**Your task**: Print the text of all the entries below word for word, leaving the pictures out of your answer.

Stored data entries
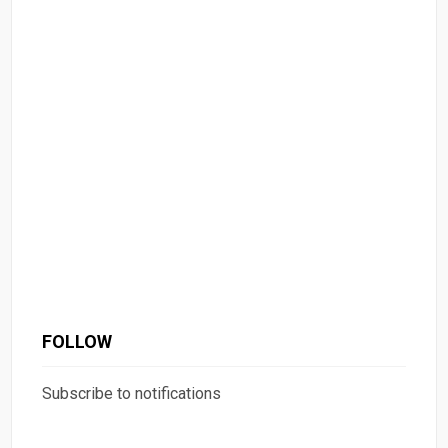
FOLLOW
Subscribe to notifications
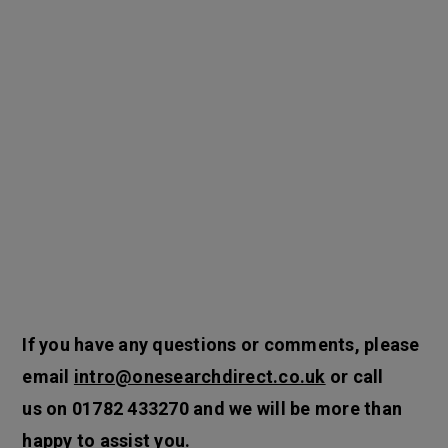
If you have any questions or comments, please
email
intro@onesearchdirect.co.uk
or call
us on
01782 433270
and we will be more than
happy to assist you.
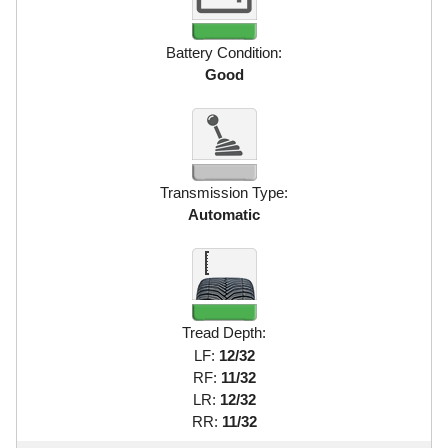
Battery Condition:
Good
Transmission Type:
Automatic
Tread Depth:
LF:
12/32
RF:
11/32
LR:
12/32
RR:
11/32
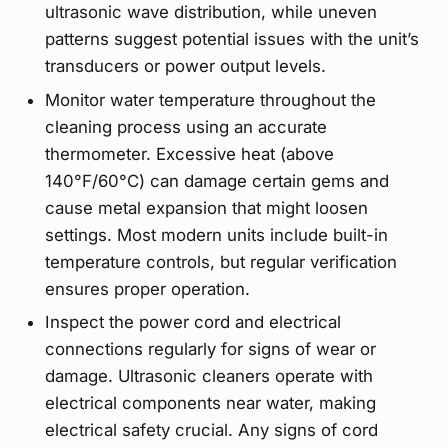
ultrasonic wave distribution, while uneven
patterns suggest potential issues with the unit’s
transducers or power output levels.
Monitor water temperature throughout the
cleaning process using an accurate
thermometer. Excessive heat (above
140°F/60°C) can damage certain gems and
cause metal expansion that might loosen
settings. Most modern units include built-in
temperature controls, but regular verification
ensures proper operation.
Inspect the power cord and electrical
connections regularly for signs of wear or
damage. Ultrasonic cleaners operate with
electrical components near water, making
electrical safety crucial. Any signs of cord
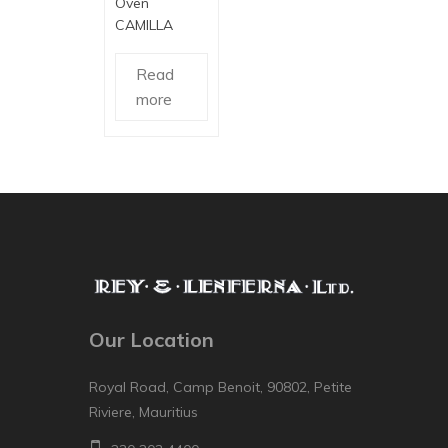
Oven
CAMILLA
Read
more
Our Location
Royal Road, Camp Benoit, 90802, Petite
Riviere, Mauritius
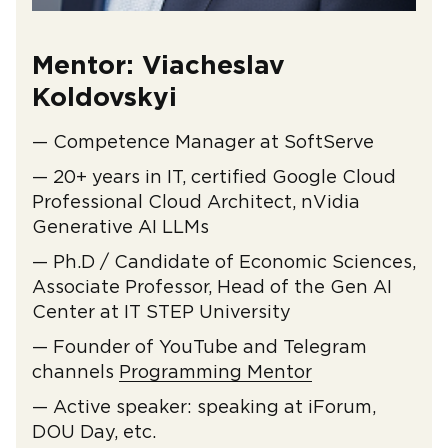
Mentor: Viacheslav
Koldovskyi
— Competence Manager at SoftServe
— 20+ years in IT, certified Google Cloud
Professional Cloud Architect, nVidia
Generative AI LLMs
— Ph.D / Candidate of Economic Sciences,
Associate Professor, Head of the Gen AI
Center at IT STEP University
— Founder of YouTube and Telegram
channels
Programming Mentor
— Active speaker: speaking at iForum,
DOU Day, etc.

**Finished task**:
FOLLOW
Subscribe to notifications
If you have any questions or comments, please
email
intro@onesearchdirect.co.uk
or call
us on
01782 433270
and we will be more than
happy to assist you.
Battery Condition:
Good
Transmission Type:
Automatic
Tread Depth:
LF:
12/32
RF:
11/32
LR:
12/32
RR:
11/32
ultrasonic wave distribution, while uneven
patterns suggest potential issues with the unit’s
transducers or power output levels.
Monitor water temperature throughout the
cleaning process using an accurate
thermometer. Excessive heat (above
140°F/60°C) can damage certain gems and
cause metal expansion that might loosen
settings. Most modern units include built-in
temperature controls, but regular verification
ensures proper operation.
Inspect the power cord and electrical
connections regularly for signs of wear or
damage. Ultrasonic cleaners operate with
electrical components near water, making
electrical safety crucial. Any signs of cord
Oven
CAMILLA
Read
more
Our Location
Royal Road, Camp Benoit, 90802, Petite
Riviere, Mauritius
Mentor: Viacheslav
Koldovskyi
— Competence Manager at SoftServe
— 20+ years in IT, certified Google Cloud
Professional Cloud Architect, nVidia
Generative AI LLMs
— Ph.D / Candidate of Economic Sciences,
Associate Professor, Head of the Gen AI
Center at IT STEP University
— Founder of YouTube and Telegram
channels
Programming Mentor
— Active speaker: speaking at iForum,
DOU Day, etc.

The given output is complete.